◆ Dataset entries

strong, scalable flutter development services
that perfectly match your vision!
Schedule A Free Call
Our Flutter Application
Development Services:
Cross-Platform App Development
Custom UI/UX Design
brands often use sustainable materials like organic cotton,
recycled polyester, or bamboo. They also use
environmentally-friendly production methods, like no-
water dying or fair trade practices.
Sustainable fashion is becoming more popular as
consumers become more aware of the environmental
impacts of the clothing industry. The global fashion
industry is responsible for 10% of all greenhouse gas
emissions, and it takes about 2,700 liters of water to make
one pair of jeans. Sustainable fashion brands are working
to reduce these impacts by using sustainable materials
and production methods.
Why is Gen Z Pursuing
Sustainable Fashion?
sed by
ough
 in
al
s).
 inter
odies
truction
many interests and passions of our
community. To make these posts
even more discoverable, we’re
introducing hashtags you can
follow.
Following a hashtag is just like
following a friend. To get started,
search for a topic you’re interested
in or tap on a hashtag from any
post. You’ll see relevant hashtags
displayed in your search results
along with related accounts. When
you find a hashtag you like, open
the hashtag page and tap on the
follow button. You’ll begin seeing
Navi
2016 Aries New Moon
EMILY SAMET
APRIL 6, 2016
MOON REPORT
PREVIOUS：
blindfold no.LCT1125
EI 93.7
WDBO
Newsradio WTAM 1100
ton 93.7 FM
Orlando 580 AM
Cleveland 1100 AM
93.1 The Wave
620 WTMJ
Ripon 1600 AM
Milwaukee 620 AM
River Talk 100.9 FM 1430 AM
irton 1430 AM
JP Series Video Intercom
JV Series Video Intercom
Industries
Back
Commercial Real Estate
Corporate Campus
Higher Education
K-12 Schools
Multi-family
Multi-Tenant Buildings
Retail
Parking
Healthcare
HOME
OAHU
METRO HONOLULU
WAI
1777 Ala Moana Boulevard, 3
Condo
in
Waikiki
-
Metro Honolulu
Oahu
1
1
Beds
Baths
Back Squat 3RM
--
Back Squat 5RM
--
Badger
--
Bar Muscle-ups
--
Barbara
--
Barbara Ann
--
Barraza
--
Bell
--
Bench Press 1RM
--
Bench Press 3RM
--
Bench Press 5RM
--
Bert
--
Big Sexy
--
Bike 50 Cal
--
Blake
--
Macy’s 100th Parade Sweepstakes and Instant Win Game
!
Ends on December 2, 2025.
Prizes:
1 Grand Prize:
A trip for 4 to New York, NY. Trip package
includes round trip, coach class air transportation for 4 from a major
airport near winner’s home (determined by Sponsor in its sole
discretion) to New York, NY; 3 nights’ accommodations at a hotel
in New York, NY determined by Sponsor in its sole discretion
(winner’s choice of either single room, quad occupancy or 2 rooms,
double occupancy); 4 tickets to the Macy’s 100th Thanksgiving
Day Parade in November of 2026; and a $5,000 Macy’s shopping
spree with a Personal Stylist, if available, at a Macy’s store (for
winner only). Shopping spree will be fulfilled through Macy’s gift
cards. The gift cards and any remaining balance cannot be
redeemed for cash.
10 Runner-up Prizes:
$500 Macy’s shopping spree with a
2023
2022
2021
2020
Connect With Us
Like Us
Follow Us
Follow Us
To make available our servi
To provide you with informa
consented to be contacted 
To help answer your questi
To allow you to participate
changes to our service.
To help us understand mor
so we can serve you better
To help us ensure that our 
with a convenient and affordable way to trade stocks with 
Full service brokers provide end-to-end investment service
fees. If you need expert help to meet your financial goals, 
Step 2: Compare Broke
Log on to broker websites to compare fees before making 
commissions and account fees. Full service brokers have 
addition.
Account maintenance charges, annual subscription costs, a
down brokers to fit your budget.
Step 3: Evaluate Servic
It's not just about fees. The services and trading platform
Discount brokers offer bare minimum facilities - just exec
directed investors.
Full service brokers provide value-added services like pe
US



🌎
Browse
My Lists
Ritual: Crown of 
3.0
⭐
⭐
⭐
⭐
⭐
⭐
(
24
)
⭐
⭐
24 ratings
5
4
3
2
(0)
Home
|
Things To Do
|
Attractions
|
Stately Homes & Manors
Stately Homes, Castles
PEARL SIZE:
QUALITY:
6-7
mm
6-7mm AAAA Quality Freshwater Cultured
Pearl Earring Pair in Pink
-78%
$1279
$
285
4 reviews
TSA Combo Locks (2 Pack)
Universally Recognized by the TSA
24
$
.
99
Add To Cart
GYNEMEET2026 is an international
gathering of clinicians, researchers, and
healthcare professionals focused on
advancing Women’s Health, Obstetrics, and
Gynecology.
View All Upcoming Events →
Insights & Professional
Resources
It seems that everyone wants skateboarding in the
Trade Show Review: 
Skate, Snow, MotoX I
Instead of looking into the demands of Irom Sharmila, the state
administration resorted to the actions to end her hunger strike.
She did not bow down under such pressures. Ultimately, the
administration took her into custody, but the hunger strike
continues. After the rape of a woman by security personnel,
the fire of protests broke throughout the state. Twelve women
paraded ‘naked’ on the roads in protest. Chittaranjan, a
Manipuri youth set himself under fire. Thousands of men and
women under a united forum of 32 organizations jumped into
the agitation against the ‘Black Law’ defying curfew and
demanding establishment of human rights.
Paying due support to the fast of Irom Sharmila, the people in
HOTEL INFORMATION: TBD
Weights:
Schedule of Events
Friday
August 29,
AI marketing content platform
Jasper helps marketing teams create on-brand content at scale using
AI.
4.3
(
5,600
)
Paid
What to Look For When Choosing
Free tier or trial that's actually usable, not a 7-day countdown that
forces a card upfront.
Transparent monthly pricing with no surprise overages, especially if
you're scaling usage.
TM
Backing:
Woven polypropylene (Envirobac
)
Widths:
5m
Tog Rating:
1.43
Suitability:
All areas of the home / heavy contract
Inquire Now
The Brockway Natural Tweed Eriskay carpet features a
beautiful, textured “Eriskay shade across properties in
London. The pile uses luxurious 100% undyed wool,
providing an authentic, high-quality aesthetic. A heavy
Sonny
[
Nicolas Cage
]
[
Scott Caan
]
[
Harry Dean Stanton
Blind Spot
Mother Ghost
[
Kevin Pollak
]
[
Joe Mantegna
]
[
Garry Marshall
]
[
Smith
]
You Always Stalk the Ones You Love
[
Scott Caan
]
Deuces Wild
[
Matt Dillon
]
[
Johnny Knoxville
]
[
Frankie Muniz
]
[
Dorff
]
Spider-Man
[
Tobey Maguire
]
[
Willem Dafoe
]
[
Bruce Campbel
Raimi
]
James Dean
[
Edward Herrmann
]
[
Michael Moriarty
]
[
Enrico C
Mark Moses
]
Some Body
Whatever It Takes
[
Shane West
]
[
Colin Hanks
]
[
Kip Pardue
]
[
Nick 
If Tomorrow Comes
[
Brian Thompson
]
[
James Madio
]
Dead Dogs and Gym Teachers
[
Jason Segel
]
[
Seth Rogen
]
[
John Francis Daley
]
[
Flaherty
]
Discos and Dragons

◆ WORK TO BE COMPLETED
Copy every line of the data above word for word, keeping the original order and changing nothing.

◆ SOLUTION
strong, scalable flutter development services
that perfectly match your vision!
Schedule A Free Call
Our Flutter Application
Development Services:
Cross-Platform App Development
Custom UI/UX Design
brands often use sustainable materials like organic cotton,
recycled polyester, or bamboo. They also use
environmentally-friendly production methods, like no-
water dying or fair trade practices.
Sustainable fashion is becoming more popular as
consumers become more aware of the environmental
impacts of the clothing industry. The global fashion
industry is responsible for 10% of all greenhouse gas
emissions, and it takes about 2,700 liters of water to make
one pair of jeans. Sustainable fashion brands are working
to reduce these impacts by using sustainable materials
and production methods.
Why is Gen Z Pursuing
Sustainable Fashion?
sed by
ough
 in
al
s).
 inter
odies
truction
many interests and passions of our
community. To make these posts
even more discoverable, we’re
introducing hashtags you can
follow.
Following a hashtag is just like
following a friend. To get started,
search for a topic you’re interested
in or tap on a hashtag from any
post. You’ll see relevant hashtags
displayed in your search results
along with related accounts. When
you find a hashtag you like, open
the hashtag page and tap on the
follow button. You’ll begin seeing
Navi
2016 Aries New Moon
EMILY SAMET
APRIL 6, 2016
MOON REPORT
PREVIOUS：
blindfold no.LCT1125
EI 93.7
WDBO
Newsradio WTAM 1100
ton 93.7 FM
Orlando 580 AM
Cleveland 1100 AM
93.1 The Wave
620 WTMJ
Ripon 1600 AM
Milwaukee 620 AM
River Talk 100.9 FM 1430 AM
irton 1430 AM
JP Series Video Intercom
JV Series Video Intercom
Industries
Back
Commercial Real Estate
Corporate Campus
Higher Education
K-12 Schools
Multi-family
Multi-Tenant Buildings
Retail
Parking
Healthcare
HOME
OAHU
METRO HONOLULU
WAI
1777 Ala Moana Boulevard, 3
Condo
in
Waikiki
-
Metro Honolulu
Oahu
1
1
Beds
Baths
Back Squat 3RM
--
Back Squat 5RM
--
Badger
--
Bar Muscle-ups
--
Barbara
--
Barbara Ann
--
Barraza
--
Bell
--
Bench Press 1RM
--
Bench Press 3RM
--
Bench Press 5RM
--
Bert
--
Big Sexy
--
Bike 50 Cal
--
Blake
--
Macy’s 100th Parade Sweepstakes and Instant Win Game
!
Ends on December 2, 2025.
Prizes:
1 Grand Prize:
A trip for 4 to New York, NY. Trip package
includes round trip, coach class air transportation for 4 from a major
airport near winner’s home (determined by Sponsor in its sole
discretion) to New York, NY; 3 nights’ accommodations at a hotel
in New York, NY determined by Sponsor in its sole discretion
(winner’s choice of either single room, quad occupancy or 2 rooms,
double occupancy); 4 tickets to the Macy’s 100th Thanksgiving
Day Parade in November of 2026; and a $5,000 Macy’s shopping
spree with a Personal Stylist, if available, at a Macy’s store (for
winner only). Shopping spree will be fulfilled through Macy’s gift
cards. The gift cards and any remaining balance cannot be
redeemed for cash.
10 Runner-up Prizes:
$500 Macy’s shopping spree with a
2023
2022
2021
2020
Connect With Us
Like Us
Follow Us
Follow Us
To make available our servi
To provide you with informa
consented to be contacted 
To help answer your questi
To allow you to participate
changes to our service.
To help us understand mor
so we can serve you better
To help us ensure that our 
with a convenient and affordable way to trade stocks with 
Full service brokers provide end-to-end investment service
fees. If you need expert help to meet your financial goals, 
Step 2: Compare Broke
Log on to broker websites to compare fees before making 
commissions and account fees. Full service brokers have 
addition.
Account maintenance charges, annual subscription costs, a
down brokers to fit your budget.
Step 3: Evaluate Servic
It's not just about fees. The services and trading platform
Discount brokers offer bare minimum facilities - just exec
directed investors.
Full service brokers provide value-added services like pe
US



🌎
Browse
My Lists
Ritual: Crown of 
3.0
⭐
⭐
⭐
⭐
⭐
⭐
(
24
)
⭐
⭐
24 ratings
5
4
3
2
(0)
Home
|
Things To Do
|
Attractions
|
Stately Homes & Manors
Stately Homes, Castles
PEARL SIZE:
QUALITY:
6-7
mm
6-7mm AAAA Quality Freshwater Cultured
Pearl Earring Pair in Pink
-78%
$1279
$
285
4 reviews
TSA Combo Locks (2 Pack)
Universally Recognized by the TSA
24
$
.
99
Add To Cart
GYNEMEET2026 is an international
gathering of clinicians, researchers, and
healthcare professionals focused on
advancing Women’s Health, Obstetrics, and
Gynecology.
View All Upcoming Events →
Insights & Professional
Resources
It seems that everyone wants skateboarding in the
Trade Show Review: 
Skate, Snow, MotoX I
Instead of looking into the demands of Irom Sharmila, the state
administration resorted to the actions to end her hunger strike.
She did not bow down under such pressures. Ultimately, the
administration took her into custody, but the hunger strike
continues. After the rape of a woman by security personnel,
the fire of protests broke throughout the state. Twelve women
paraded ‘naked’ on the roads in protest. Chittaranjan, a
Manipuri youth set himself under fire. Thousands of men and
women under a united forum of 32 organizations jumped into
the agitation against the ‘Black Law’ defying curfew and
demanding establishment of human rights.
Paying due support to the fast of Irom Sharmila, the people in
HOTEL INFORMATION: TBD
Weights:
Schedule of Events
Friday
August 29,
AI marketing content platform
Jasper helps marketing teams create on-brand content at scale using
AI.
4.3
(
5,600
)
Paid
What to Look For When Choosing
Free tier or trial that's actually usable, not a 7-day countdown that
forces a card upfront.
Transparent monthly pricing with no surprise overages, especially if
you're scaling usage.
TM
Backing:
Woven polypropylene (Envirobac
)
Widths:
5m
Tog Rating:
1.43
Suitability:
All areas of the home / heavy contract
Inquire Now
The Brockway Natural Tweed Eriskay carpet features a
beautiful, textured “Eriskay shade across properties in
London. The pile uses luxurious 100% undyed wool,
providing an authentic, high-quality aesthetic. A heavy
Sonny
[
Nicolas Cage
]
[
Scott Caan
]
[
Harry Dean Stanton
Blind Spot
Mother Ghost
[
Kevin Pollak
]
[
Joe Mantegna
]
[
Garry Marshall
]
[
Smith
]
You Always Stalk the Ones You Love
[
Scott Caan
]
Deuces Wild
[
Matt Dillon
]
[
Johnny Knoxville
]
[
Frankie Muniz
]
[
Dorff
]
Spider-Man
[
Tobey Maguire
]
[
Willem Dafoe
]
[
Bruce Campbel
Raimi
]
James Dean
[
Edward Herrmann
]
[
Michael Moriarty
]
[
Enrico C
Mark Moses
]
Some Body
Whatever It Takes
[
Shane West
]
[
Colin Hanks
]
[
Kip Pardue
]
[
Nick 
If Tomorrow Comes
[
Brian Thompson
]
[
James Madio
]
Dead Dogs and Gym Teachers
[
Jason Segel
]
[
Seth Rogen
]
[
John Francis Daley
]
[
Flaherty
]
Discos and Dragons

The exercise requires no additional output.